Train de nuit (Chine – 1h34) de Diao Yi Nan avec Liu Dan, Qi Dao…
Le train des râles
Sur les traces de l’immense Zia Zhang-Ke, une nouvelle génération de réalisateurs chinois posent sur leur pays en pleine mutation un regard neuf et distant. Fidèle à son illustre aîné, Diao Yi-nan fait preuve du même souci d’inscrire son histoire dans un lieu et un moment précis, comme si les éléments qui entourent les personnages étaient aussi importants que les personnages eux-mêmes. Plus que cette marque de fabrique nationale, Train de nuit s’inscrit avant tout dans une tradition cinématographique contemporaine que l’on pourrait appeler le « cinéma du vide. » Les références à Antonioni sont nombreuses (notamment au Désert rouge) et elles teintent le film d’une mélancolie atmosphérique et cotonneuse qui risque de dérouter les amateurs d’une certaine linéarité narrative. Wu Hongyan est huissier de justice dans un tribunal, elle s’occupe de femmes condamnées pour crime passionnel qui attendent leur exécution.
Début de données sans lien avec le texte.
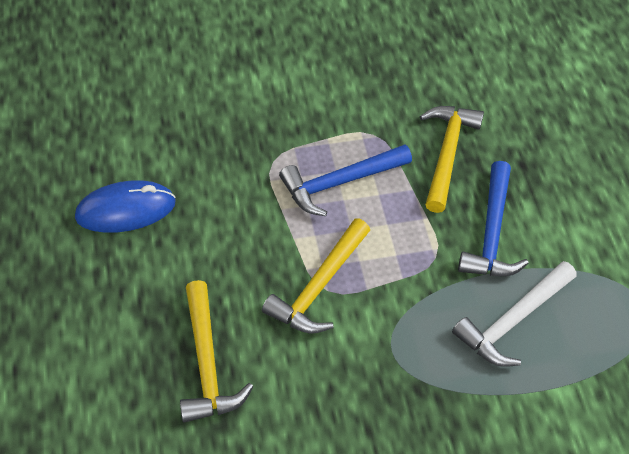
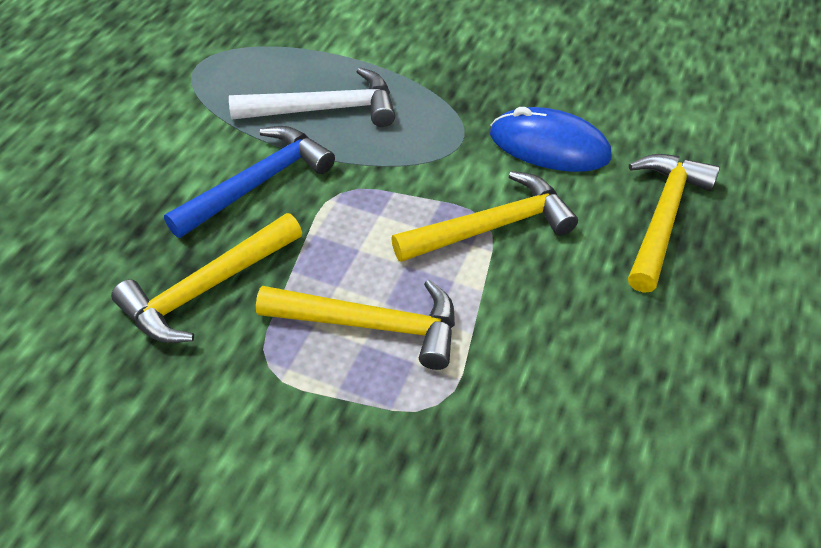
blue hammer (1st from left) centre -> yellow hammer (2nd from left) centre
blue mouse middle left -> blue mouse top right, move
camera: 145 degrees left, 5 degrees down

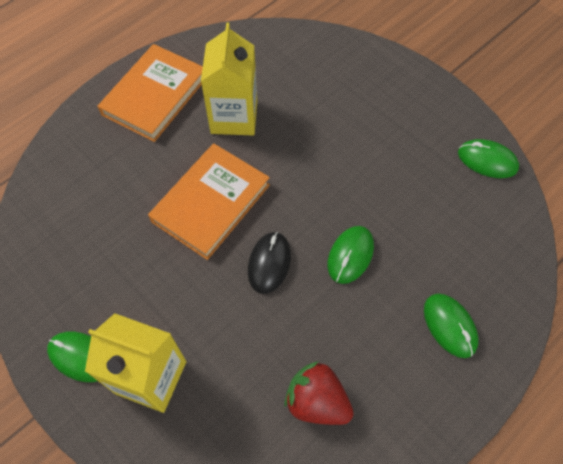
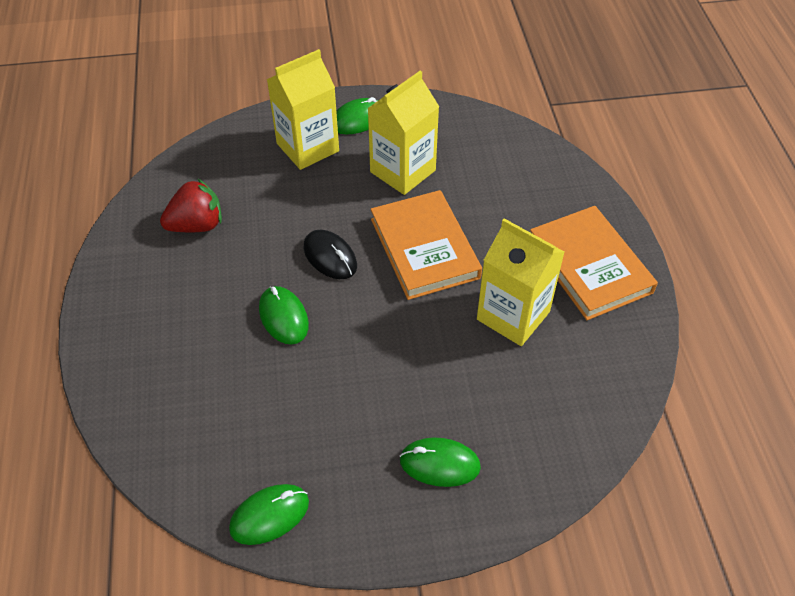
none -> yellow carton (2nd from left) top centre
green mouse (3rd from left in the first image) bottom right -> green mouse (4th from left) bottom centre, move
camera: 125 degrees right, 10 degrees down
Solitaire, fatiguée de tout, et surtout d’elle-même, elle quête sans trop y croire l’âme sœur chaque week-end en se rendant à une pathétique soirée dansante pour célibataires. Misère sexuelle, névrose des gestes quotidiens, l’architecture industrielle de la Chine moderne engourdit les cœurs et fait peser sur cette jeune femme une violence sourde et anonyme. Le rythme s’accélère enfin lorsqu’un homme la suit et ne la lâche plus ; sous les dehors d’un thriller affectif se cache alors de beaux moments de flottements silencieux qui renvoient le personnage à l’absurdité du monde qui l’entoure dans un final saisissant. Même si on perd parfois le fil du récit en suivant pendant un temps les péripéties de personnages secondaires, le film reste lisible et cohérent, souvent ponctué par des plans fixes aussi explicites qu’esthétiques qui rendent palpables ce doux désespoir qui semble avoir envahi la Chine moderne.